Well, seems to tie in so far.

 

Another website tries to calculate the recoil g of various guns as an aid to deciding whether NV can be safely mounted (they suggest a limit of 400g).

For your info, a few figures are pasted below (for a 4kg gun):

22LR 132g

22-250 357g308win 667g

again, these all roughly in the range suggested by the patent.

 

One last mention on the web is http://www.chuckhawks.com/leupold_tour.htm which mentions scopes being designed to withstand 300g.

 

It doesn't really matter whether any of these figures are super accurate or not. The OP just wanted an idea of the g force involved to be able to select an appropriate sensor.

 

My very basic late night model suggested 140g for a shotgun.

Border Barrels expect 50g to 1000g for different guns and other weblinks all give figures in the range 100s of g.
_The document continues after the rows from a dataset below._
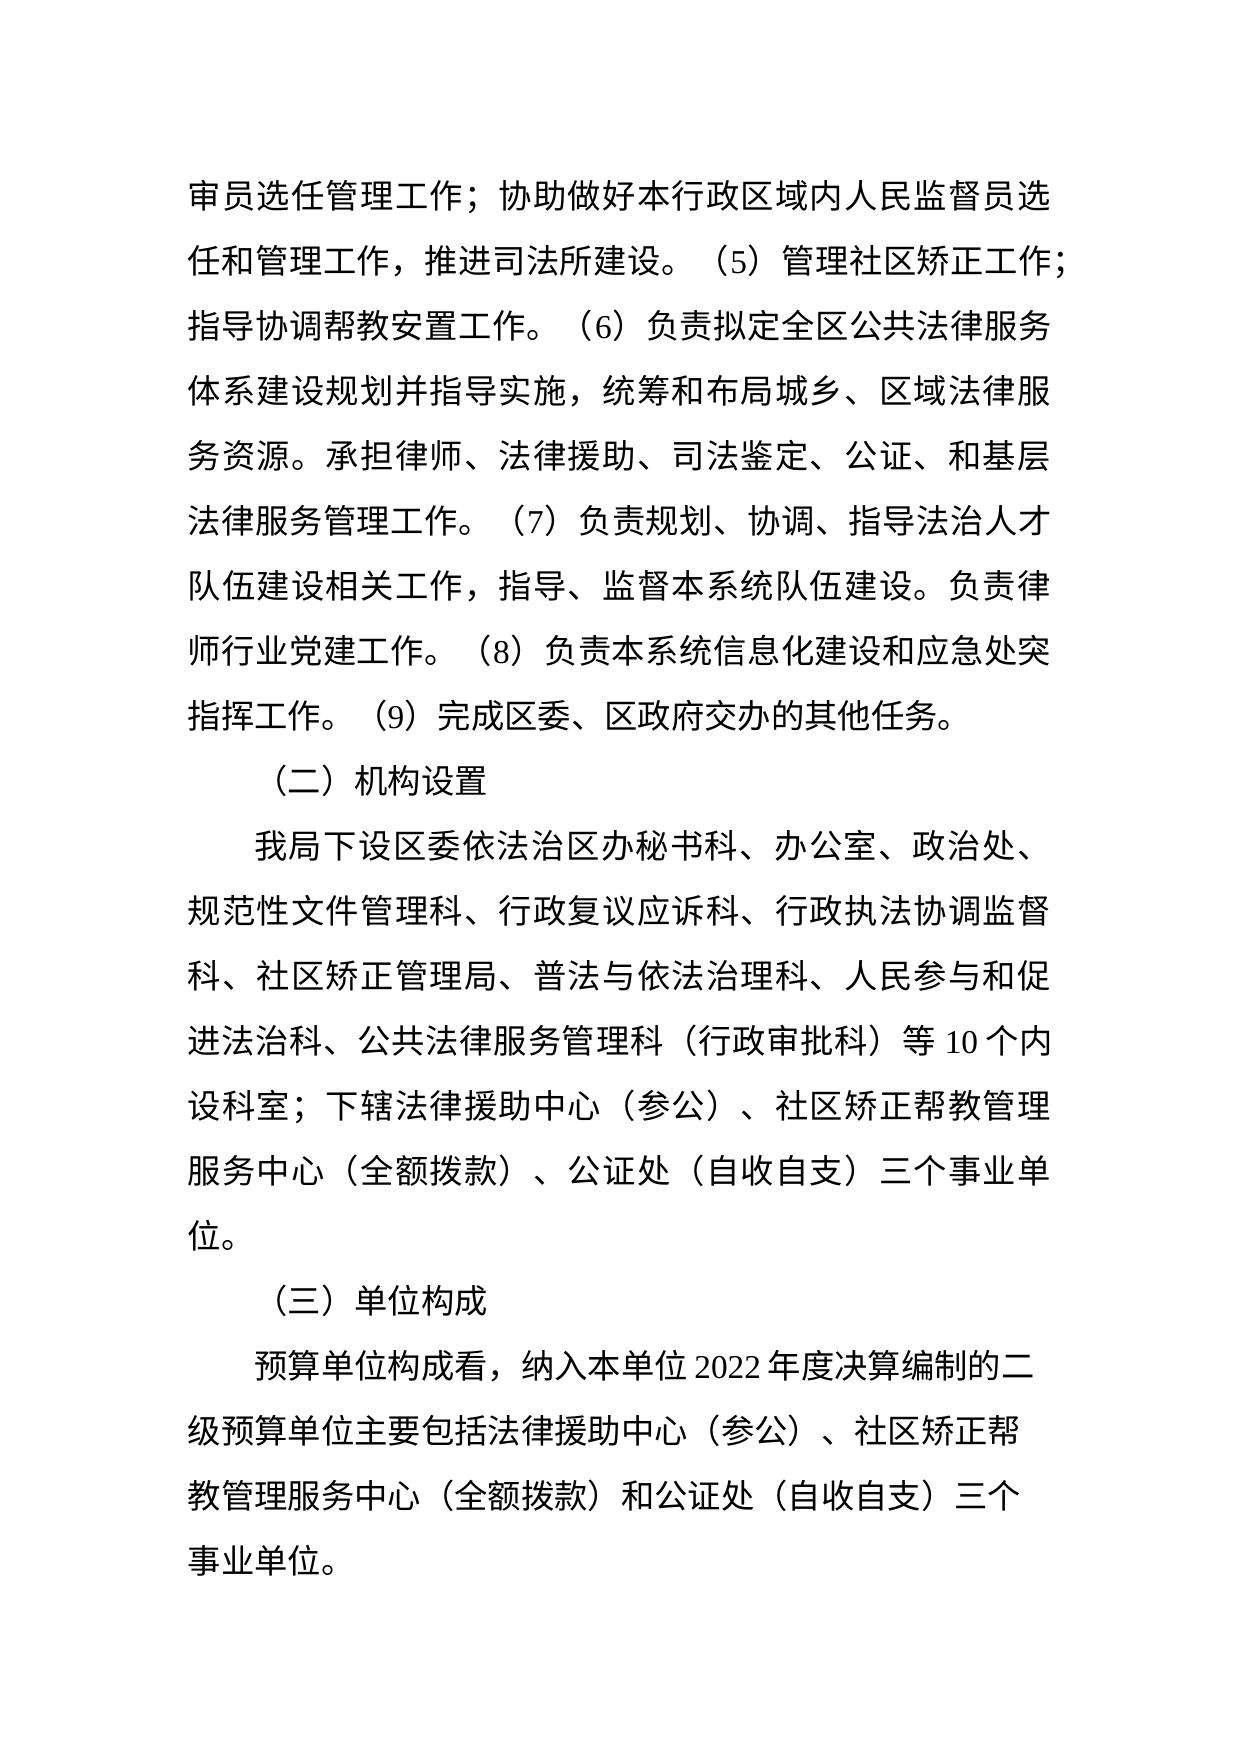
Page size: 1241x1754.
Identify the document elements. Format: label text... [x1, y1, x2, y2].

text 预算单位构成看，纳入本单位2022年度决算编制的二级预算单位主要包括法律援助中心（参公）、社区矫正帮教管理服务中心（全额拨款）和公证处（自收自支）三个事业单位。 [187, 1332, 1053, 1592]
text 我局下设区委依法治区办秘书科、办公室、政治处、规范性文件管理科、行政复议应诉科、行政执法协调监督科、社区矫正管理局、普法与依法治理科、人民参与和促进法治科、公共法律服务管理科（行政审批科）等10个内设科室；下辖法律援助中心（参公）、社区矫正帮教管理服务中心（全额拨款）、公证处（自收自支）三个事业单位。 [187, 812, 1053, 1267]
text （三）单位构成 [187, 1267, 1053, 1332]
text （二）机构设置 [187, 747, 1053, 812]
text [187, 162, 1053, 747]
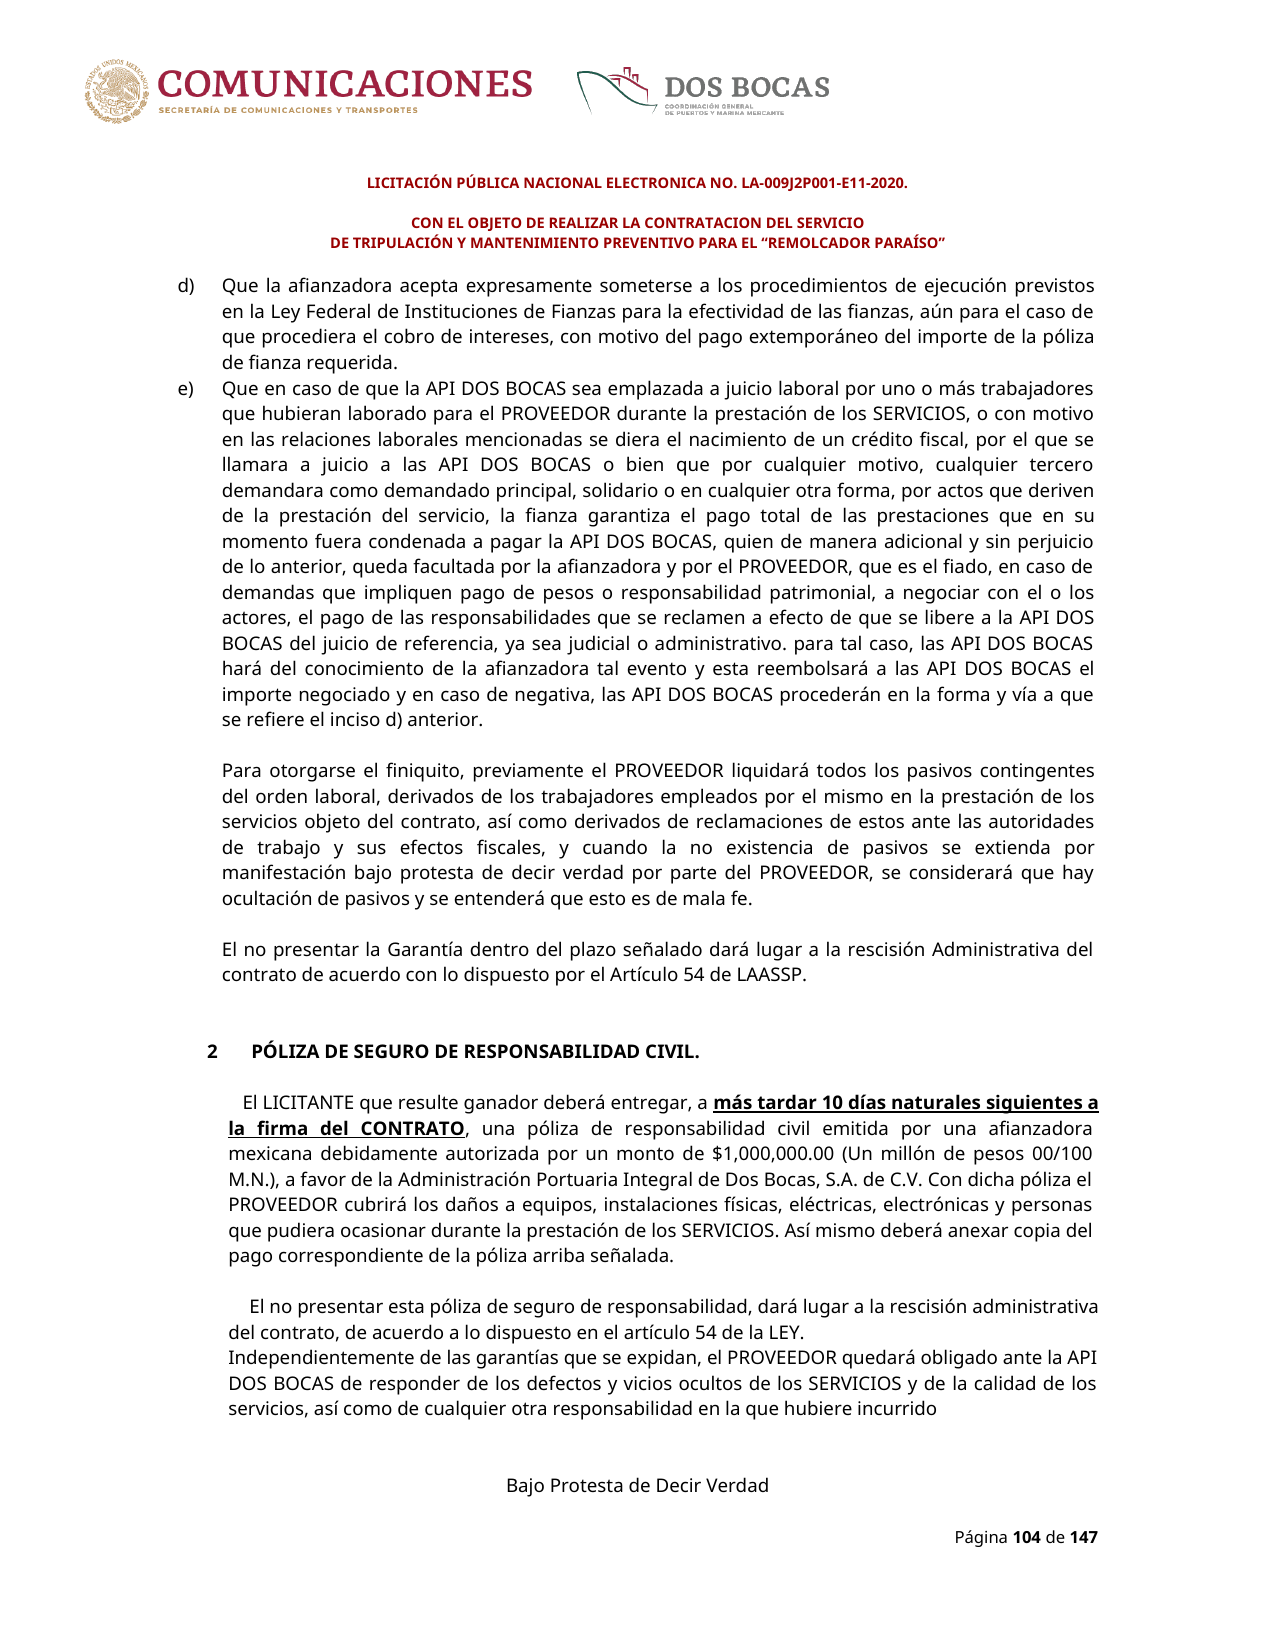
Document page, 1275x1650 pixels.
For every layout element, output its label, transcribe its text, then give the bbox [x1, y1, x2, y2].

list Que la afianzadora acepta expresamente someterse a los procedimientos de ejecución previstos en la Ley Federal de Instituciones de Fianzas para la efectividad de las fianzas, aún para el caso de que procediera el cobro de intereses, con motivo del pago extemporáneo del importe de la póliza de fianza requerida. [177, 273, 1095, 375]
text Bajo Protesta de Decir Verdad [177, 1472, 1098, 1498]
picture [80, 51, 536, 134]
text Independientemente de las garantías que se expidan, el PROVEEDOR quedará obligado ante la API DOS BOCAS de responder de los defectos y vicios ocultos de los SERVICIOS y de la calidad de los servicios, así como de cualquier otra responsabilidad en la que hubiere incurrido [228, 1344, 1098, 1421]
text 2 PÓLIZA DE SEGURO DE RESPONSABILIDAD CIVIL. [177, 1038, 1098, 1064]
text El LICITANTE que resulte ganador deberá entregar, a más tardar 10 días naturales siguientes a la firma del CONTRATO, una póliza de responsabilidad civil emitida por una afianzadora mexicana debidamente autorizada por un monto de $1,000,000.00 (Un millón de pesos 00/100 M.N.), a favor de la Administración Portuaria Integral de Dos Bocas, S.A. de C.V. Con dicha póliza el PROVEEDOR cubrirá los daños a equipos, instalaciones físicas, eléctricas, electrónicas y personas que pudiera ocasionar durante la prestación de los SERVICIOS. Así mismo deberá anexar copia del pago correspondiente de la póliza arriba señalada. [228, 1089, 1093, 1268]
text El no presentar la Garantía dentro del plazo señalado dará lugar a la rescisión Administrativa del contrato de acuerdo con lo dispuesto por el Artículo 54 de LAASSP. [222, 936, 1095, 987]
text El no presentar esta póliza de seguro de responsabilidad, dará lugar a la rescisión administrativa del contrato, de acuerdo a lo dispuesto en el artículo 54 de la LEY. [228, 1293, 1098, 1344]
picture [577, 67, 829, 115]
list Que en caso de que la API DOS BOCAS sea emplazada a juicio laboral por uno o más trabajadores que hubieran laborado para el PROVEEDOR durante la prestación de los SERVICIOS, o con motivo en las relaciones laborales mencionadas se diera el nacimiento de un crédito fiscal, por el que se llamara a juicio a las API DOS BOCAS o bien que por cualquier motivo, cualquier tercero demandara como demandado principal, solidario o en cualquier otra forma, por actos que deriven de la prestación del servicio, la fianza garantiza el pago total de las prestaciones que en su momento fuera condenada a pagar la API DOS BOCAS, quien de manera adicional y sin perjuicio de lo anterior, queda facultada por la afianzadora y por el PROVEEDOR, que es el fiado, en caso de demandas que impliquen pago de pesos o responsabilidad patrimonial, a negociar con el o los actores, el pago de las responsabilidades que se reclamen a efecto de que se libere a la API DOS BOCAS del juicio de referencia, ya sea judicial o administrativo. para tal caso, las API DOS BOCAS hará del conocimiento de la afianzadora tal evento y esta reembolsará a las API DOS BOCAS el importe negociado y en caso de negativa, las API DOS BOCAS procederán en la forma y vía a que se refiere el inciso d) anterior. [177, 375, 1095, 732]
text Para otorgarse el finiquito, previamente el PROVEEDOR liquidará todos los pasivos contingentes del orden laboral, derivados de los trabajadores empleados por el mismo en la prestación de los servicios objeto del contrato, así como derivados de reclamaciones de estos ante las autoridades de trabajo y sus efectos fiscales, y cuando la no existencia de pasivos se extienda por manifestación bajo protesta de decir verdad por parte del PROVEEDOR, se considerará que hay ocultación de pasivos y se entenderá que esto es de mala fe. [222, 758, 1095, 911]
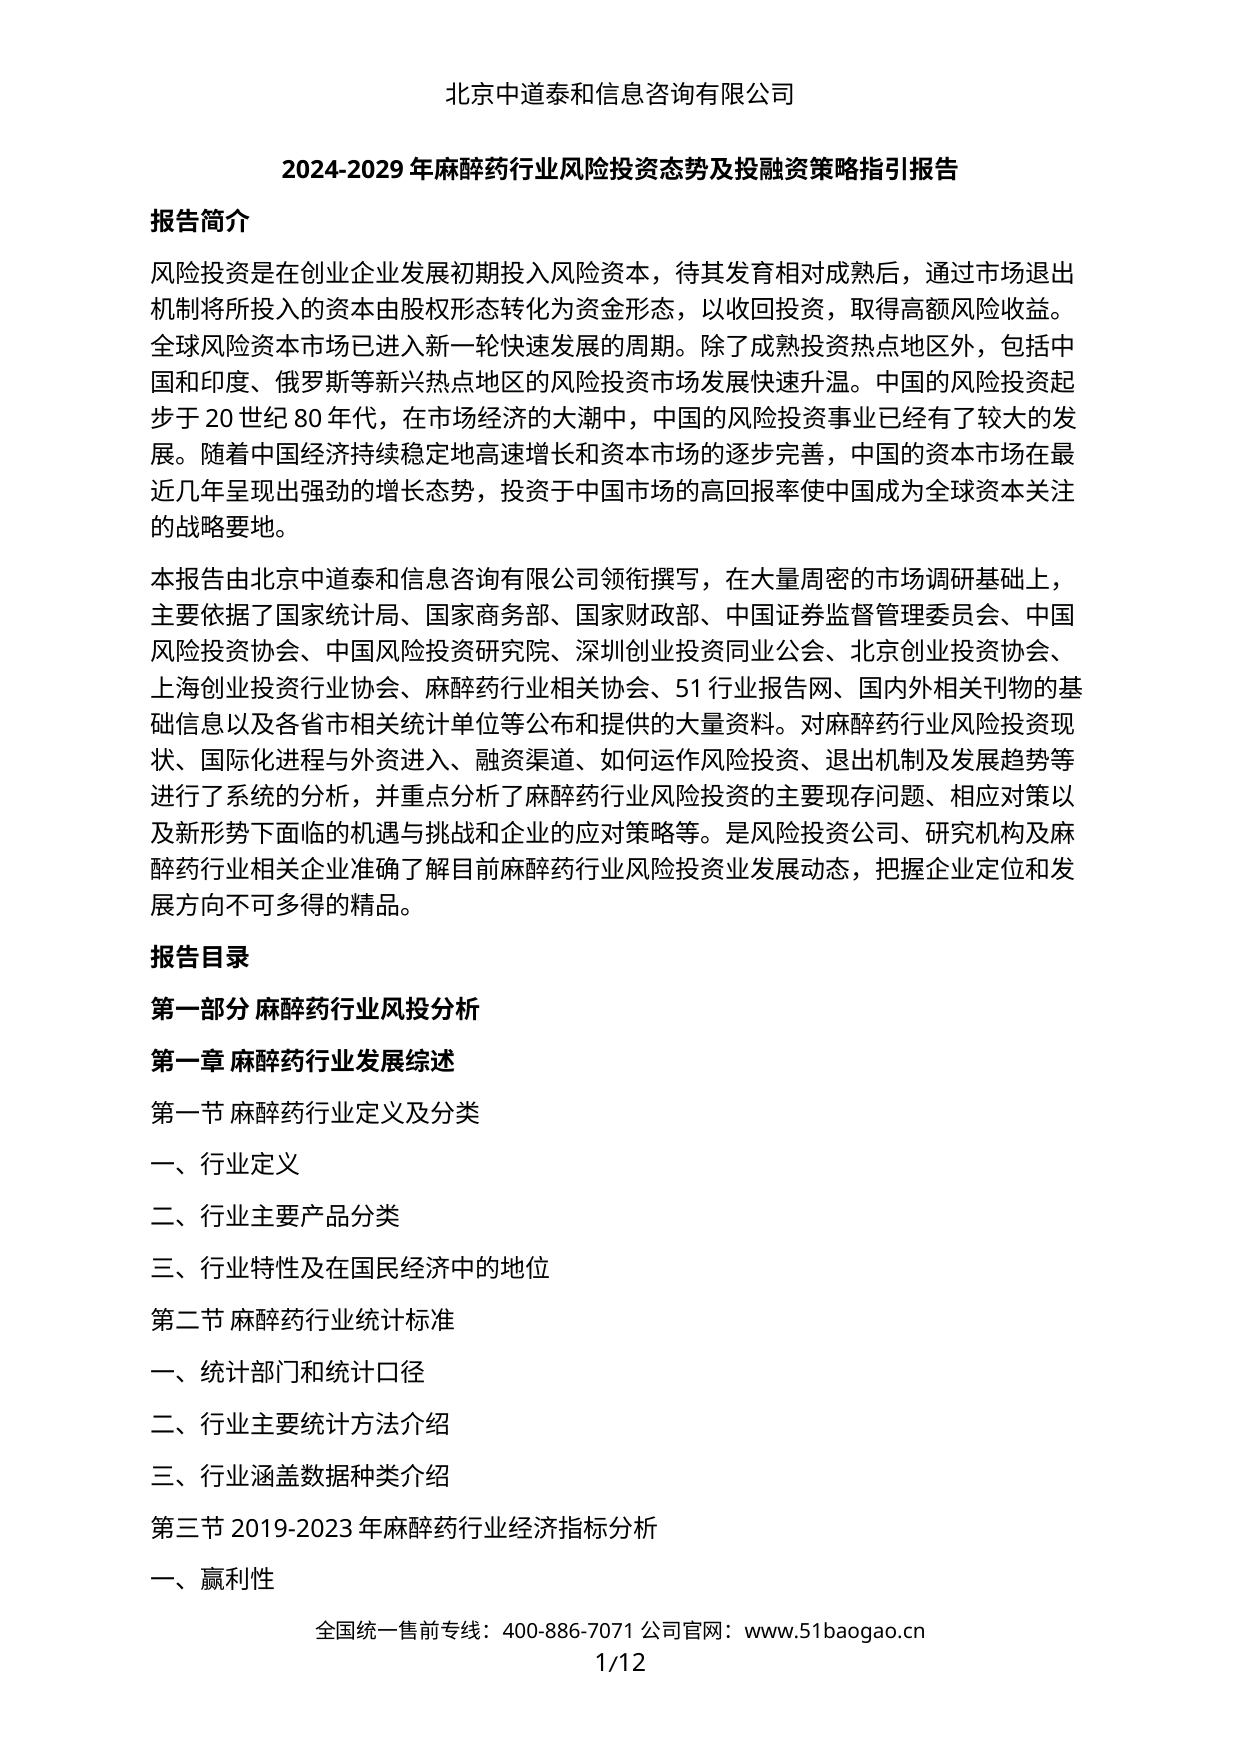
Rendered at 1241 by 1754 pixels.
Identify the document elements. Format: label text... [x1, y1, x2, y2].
Therefore, I am reasonably happy with that :good:

 

As already discussed with the OP, if he is only wanting to detect when the gun is fired - rather than actually measure g, then I would go for a low range accelerometer that wouldn't be damaged by going over range up to a few 100 g.

 

Again, I am more than happy for anyone to make a correction or suggest an improvement to the model, but just saying "ooh, that sounds like like a big number so I don't believe it" doesn't really help the OP does it?